5 : Using pointers - Address of dynamically allocated variable is stored in (local) variable. 5 :使用指针 - 动态分配变量的地址存储在(本地)变量中。 This corresponds to using pointers in C. 这对应于在C中使用指针。

I have found nice explanation here: http://www.ualberta.ca/CNS/RESEARCH/LinuxClusters/mem.html 我在这里找到了很好的解释: http//www.ualberta.ca/CNS/RESEARCH/LinuxClusters/mem.html

Just do a man on the command readelf to find out the starting addresses of the different segments of your program. 只需在命令readelf上找一个人来找出程序不同部分的起始地址。

Regarding the first question you are absolutely right. 关于第一个问题,你是绝对正确的。 Since most of today's systems use run-time binding it is only during execution that the actual physical addresses are known. 由于今天的大多数系统都使用运行时绑定,因此只有在执行期间才能知道实际的物理地址。 Moreover, it's the compiler and the loader that divide the program into different segments after linking the different libraries during compile and load time. 而且,在编译和加载时间链接不同的库之后,编译器和加载器将程序划分为不同的段。 Hence, the virtual addresses. 因此,虚拟地址。

Coming to the second question it is at the run-time due to runtime binding. 由于运行时绑定,第二个问题是在运行时。 The third question is true. 第三个问题是对的。 All uninitialized global variables and static variables go into BSS. 所有未初始化的全局变量和静态变量都进入BSS。 Also note the special case: they go into BSS even if they are initialized to 0. 还要注意特殊情况:即使将它们初始化为0,它们也会进入BSS。

All the addresses of the different sections (.text, .bss, .data, etc.) you see when you inspect an ELF with the size command: 使用size命令检查ELF时看到的不同部分(.text,.bss,.data等)的所有地址:

$ size -A -x my_elf_binary

are virtual addresses. 是虚拟地址。 The MMU with the operating system performs the translation from the virtual addresses to the RAM physical addresses. 具有操作系统的MMU执行从虚拟地址到RAM物理地址的转换。

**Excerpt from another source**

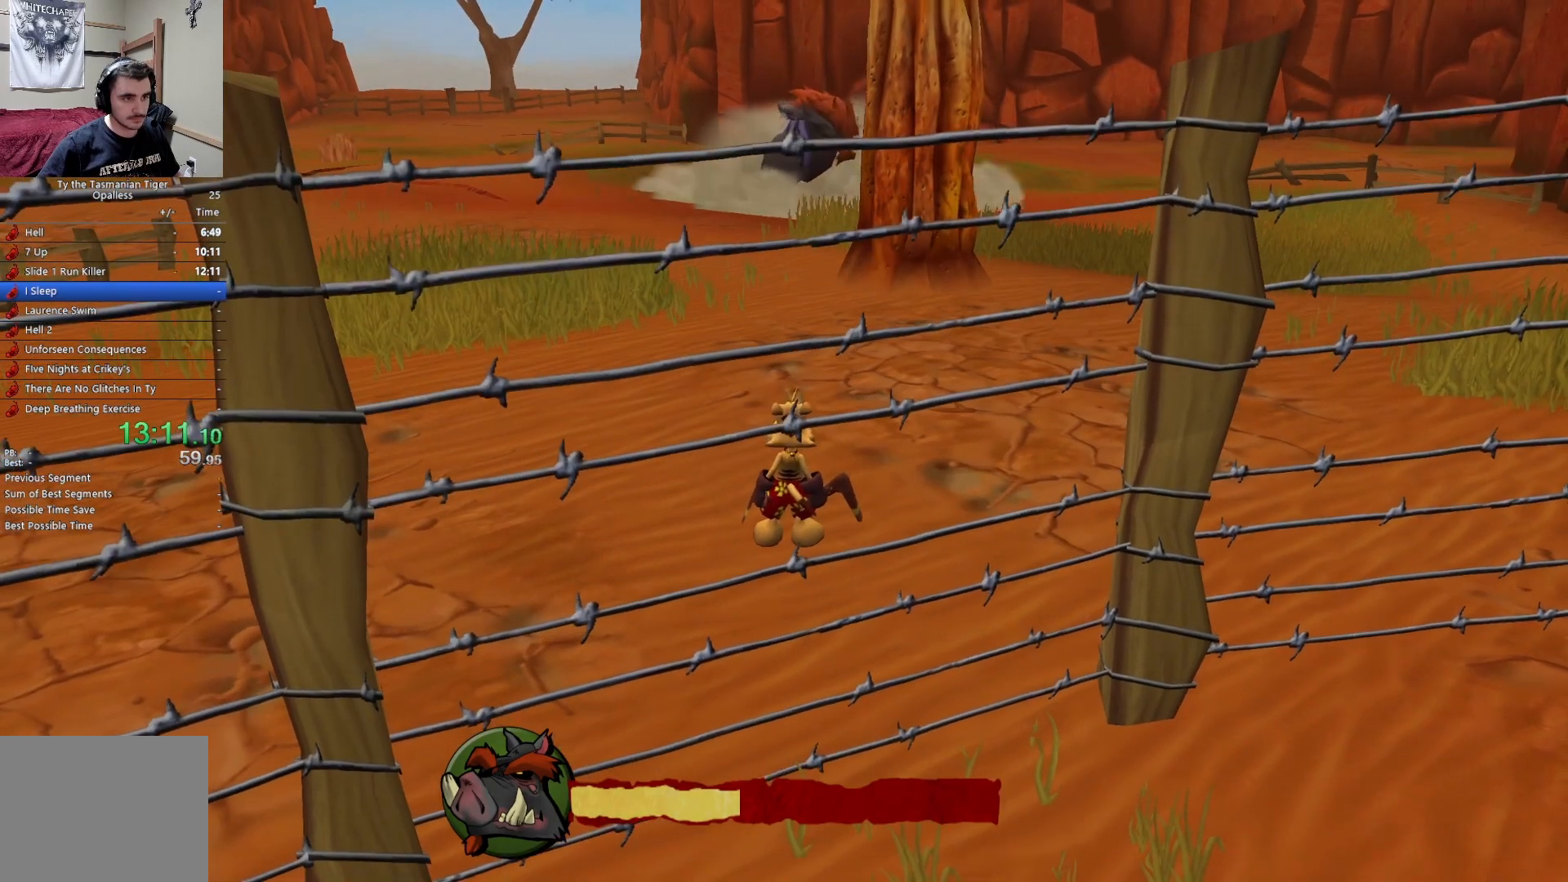
{"keys": [], "events": []}
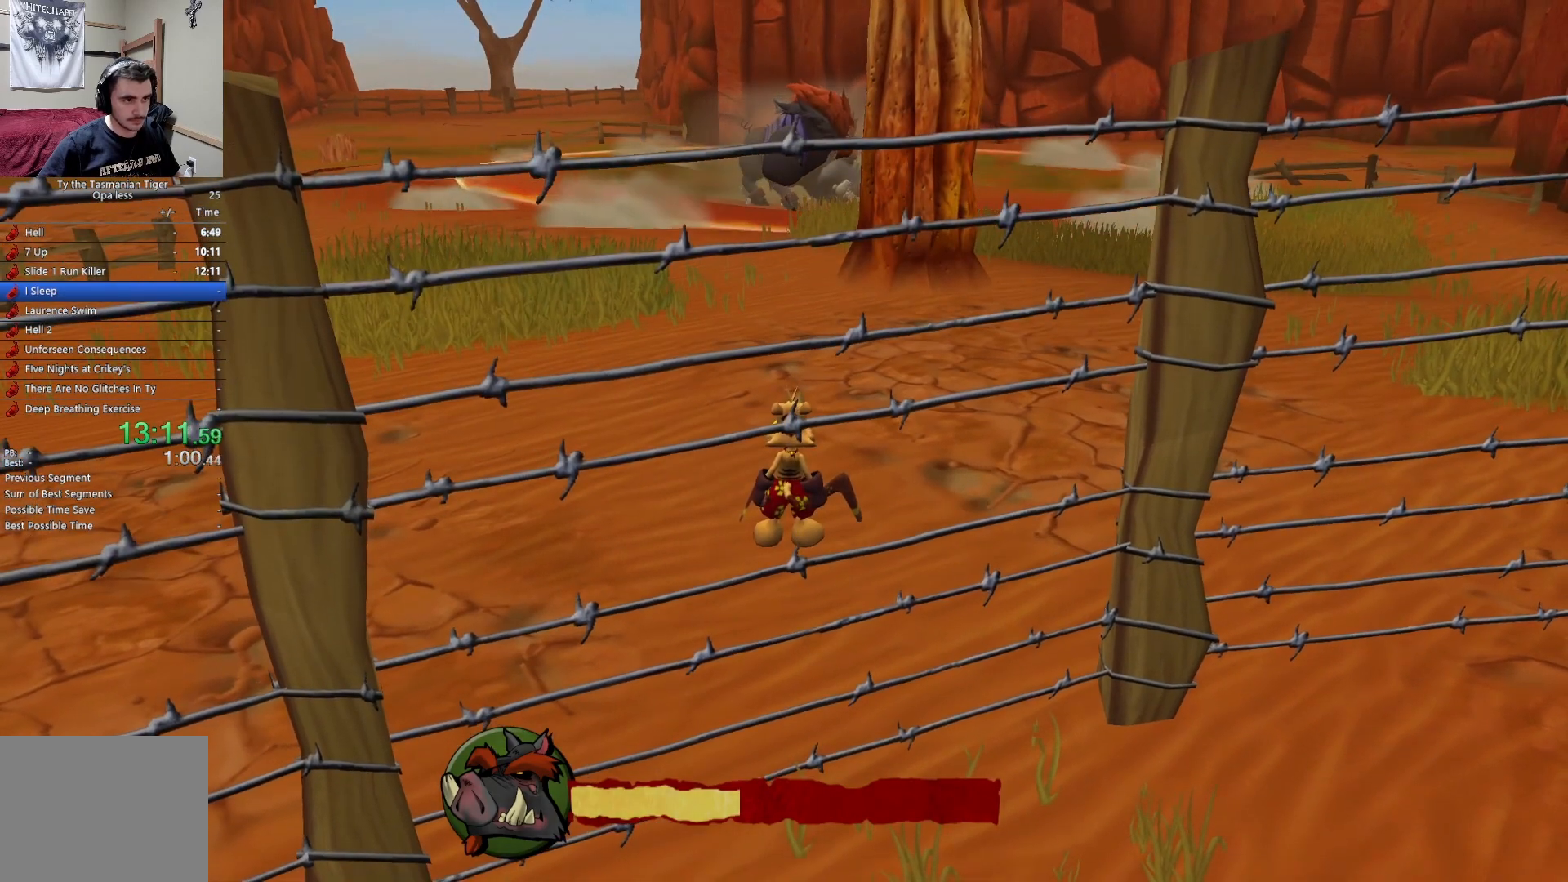
{"keys": [], "events": []}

If you want to know these things, learn about the OS, with source code (www.kernel.org) if possible. 如果您想了解这些内容,请尽可能使用源代码(www.kernel.org)了解操作系统。
You need to realize that the OS kernel is actually running the CPU and managing the memory resource. 您需要意识到OS内核实际上正在运行CPU并管理内存资源。 And C code is just a light weight script to drive the OS and to run only simple operation with registers. C代码只是一个轻量级脚本,用于驱动操作系统并仅使用寄存器运行简单操作。

  1. Virtual memory and Physical memory is about CPU's TLB letting the user space process to use contiguous memory virtually through the power of TLB (using page table) hardware. 虚拟内存和物理内存是关于CPU的TLB,让用户空间进程通过TLB(使用页表)硬件的功能虚拟地使用连续内存。 So the actual physical memory, mapped to the contiguous virtual memory can be scattered to anywhere on the RAM. 因此,映射到连续虚拟内存的实际物理内存可以分散到RAM上的任何位置。 Compiled program doesn't know about this TLB stuff and physical memory address stuff. 编译程序不知道这个TLB的东西和物理内存地址的东西。 They are managed in the OS kernel space. 它们在OS内核空间中进行管理。

  2. BSS is a section which OS prepares as zero filled memory addresses, because they were not initialized in the c/c++ source code, thus marked as bss by the compiler/linker. BSS是OS准备为零填充内存地址的部分,因为它们未在c / c ++源代码中初始化,因此由编译器/链接器标记为bss。

  3. Stack is something prepared only a small amount of memory at first by the OS, and every time function call has been made, address will be pushed down, so that there is more space to place the local variables, and pop when you want to return from the function. 堆栈是操作系统最初只准备少量内存的东西,每次进行函数调用时,地址都会被按下,这样就有更多空间放置局部变量,当你想要返回时弹出从功能。 New physical memory will be allocated to the virtual address when the first small amount of memory is full and reached to the bottom, and page fault exception would occur, and the OS kernel will prepare a new physical memory and the user process can continue working. 当第一个少量内存已满并到达底部时,新的物理内存将被分配给虚拟地址,并且会发生页面错误异常,并且OS内核将准备新的物理内存并且用户进程可以继续工作。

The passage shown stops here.